First hour guest, Oscar winning actress Shirley MacLaine shared recollections from her life and career, and discussed her latest book, What If..., in which she speculates on spiritual questions. She spoke about her fascination with UFOs, and said she saw a lot of craft in the sky in Peru and other countries in South America, where it looks like "highways in the sky." She wondered why the UFO cover-up was so important, and suggested that JFK was planning to order a serious investigation into the subject. MacLaine also talked about her friendship with Stephen Hawking, and how he believes he may be the reincarnation of Sir Isaac Newton.
Author and investigative researcher Keith McCloskey joined George Knapp for a discussion about what happened to the nine well-trained skiers & hikers who lost their lives in the mysterious "Dyatlov Pass Incident," which took place in Russia's northern Ural mountains in 1959 (view related photos).

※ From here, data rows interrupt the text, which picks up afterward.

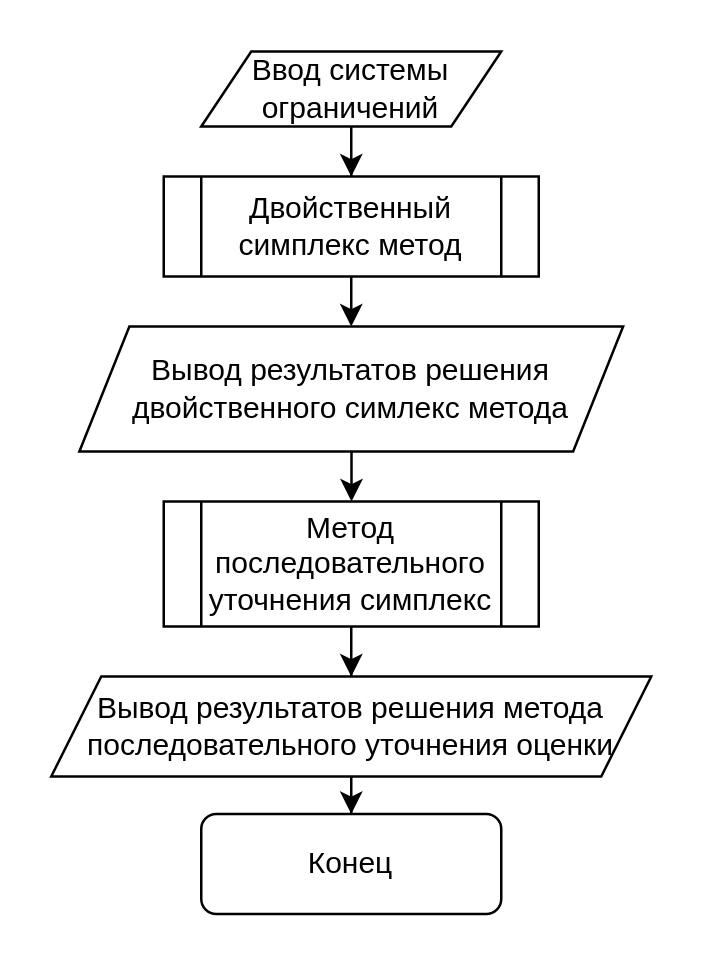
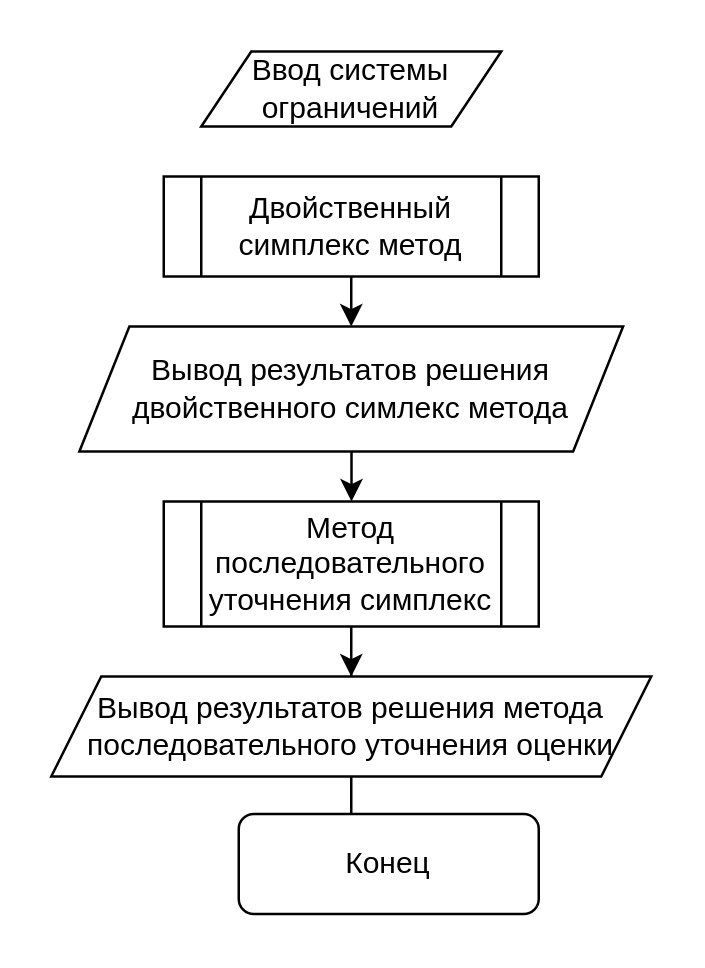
  <mxCell id="0" />
  <mxCell id="1" parent="0" />
- <mxCell id="2" style="edgeStyle=orthogonalEdgeStyle;rounded=0;orthogonalLoop=1;jettySize=auto;html=1;" edge="1" parent="1" source="3" target="5"><mxGeometry relative="1" as="geometry"><mxPoint x="140" y="70" as="sourcePoint" /><mxPoint x="140" y="70" as="targetPoint" /></mxGeometry></mxCell>
  <mxCell id="3" value="&lt;span&gt;Ввод системы ограничений&lt;/span&gt;" style="shape=parallelogram;perimeter=parallelogramPerimeter;whiteSpace=wrap;html=1;fixedSize=1;" vertex="1" parent="1"><mxGeometry x="80" y="20" width="120" height="30" as="geometry" /></mxCell>
  <mxCell id="4" style="edgeStyle=orthogonalEdgeStyle;rounded=0;orthogonalLoop=1;jettySize=auto;html=1;" edge="1" parent="1" source="5" target="9"><mxGeometry relative="1" as="geometry" /></mxCell>
  <mxCell id="5" value="Двойственный симплекс метод" style="shape=process;whiteSpace=wrap;html=1;backgroundOutline=1;" vertex="1" parent="1"><mxGeometry x="65" y="70" width="150" height="40" as="geometry" /></mxCell>
  <mxCell id="6" style="edgeStyle=orthogonalEdgeStyle;rounded=0;orthogonalLoop=1;jettySize=auto;html=1;" edge="1" parent="1" source="7" target="11"><mxGeometry relative="1" as="geometry" /></mxCell>
  <mxCell id="7" value="Метод последовательного уточнения симплекс" style="shape=process;whiteSpace=wrap;html=1;backgroundOutline=1;" vertex="1" parent="1"><mxGeometry x="65" y="200" width="150" height="50" as="geometry" /></mxCell>
  <mxCell id="8" style="edgeStyle=orthogonalEdgeStyle;rounded=0;orthogonalLoop=1;jettySize=auto;html=1;" edge="1" parent="1" source="9" target="7"><mxGeometry relative="1" as="geometry" /></mxCell>
  <mxCell id="9" value="&lt;span&gt;Вывод результатов решения двойственного симлекс метода&lt;br&gt;&lt;/span&gt;" style="shape=parallelogram;perimeter=parallelogramPerimeter;whiteSpace=wrap;html=1;fixedSize=1;" vertex="1" parent="1"><mxGeometry x="31.25" y="130" width="217.5" height="50" as="geometry" /></mxCell>
  <mxCell id="10" style="edgeStyle=orthogonalEdgeStyle;rounded=0;orthogonalLoop=1;jettySize=auto;html=1;" edge="1" parent="1" source="11" target="12"><mxGeometry relative="1" as="geometry" /></mxCell>
  <mxCell id="11" value="&lt;span&gt;Вывод результатов решения метода последовательного уточнения оценки&lt;br&gt;&lt;/span&gt;" style="shape=parallelogram;perimeter=parallelogramPerimeter;whiteSpace=wrap;html=1;fixedSize=1;" vertex="1" parent="1"><mxGeometry x="20" y="270" width="240" height="40" as="geometry" /></mxCell>
- <mxCell id="12" value="Конец" style="rounded=1;whiteSpace=wrap;html=1;fontSize=12;glass=0;strokeWidth=1;shadow=0;" vertex="1" parent="1"><mxGeometry x="80" y="325" width="120" height="40" as="geometry" /></mxCell>
+ <mxCell id="12" value="Конец" style="rounded=1;whiteSpace=wrap;html=1;fontSize=12;glass=0;strokeWidth=1;shadow=0;" vertex="1" parent="1"><mxGeometry x="95" y="325" width="120" height="40" as="geometry" /></mxCell>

The autopsy reports claimed the victims' violent injuries were due to "an unknown compelling force." Something or someone caused the group to flee from their tent in panic, as they used knives to slash their way out, and headed out into subzero temperatures insufficiently clothed, most of them without shoes. Their bodies were eventually found on a mountain slope known as Kholat Syakhl which translates as "Mountain of the Dead," McCloskey recounted.
Some of the victims had massive internal injuries but no external marks were found on them, "as if they'd been in a car crash but nothing had hit them," he said. McCloskey pondered various theories that have been presented over the years to explain the group's fate. He eliminated some explanations from serious consideration such as an avalanche (location was not at the right angle for that), wild animals (no signs of tracks or bite marks), and robbery gone bad by the local Manzi tribe or escaped Gulag prisoners (valuable items were left in the tent).
He couldn't rule out the possibility of some kind UFO-related cause, as anomalous light orbs were seen in the area on the night of the incident, and there were strange burn marks on trees where the victims were found as though some type of energy beam had focused on them. Perhaps the beams were initially directed at their tent, he suggested. Further, McCloskey uncovered a possibly related episode in 2002, in which a night foreman at a mine, about 100 miles from the Dyatlov Pass, encountered an intensely powerful beam coming toward him in the forest. However, McCloskey thinks the most likely explanation is some type of Soviet military accident shrouded in secrecy-- he noted that the criminal case involving the skiers' deaths was opened a week before their missing bodies were officially found.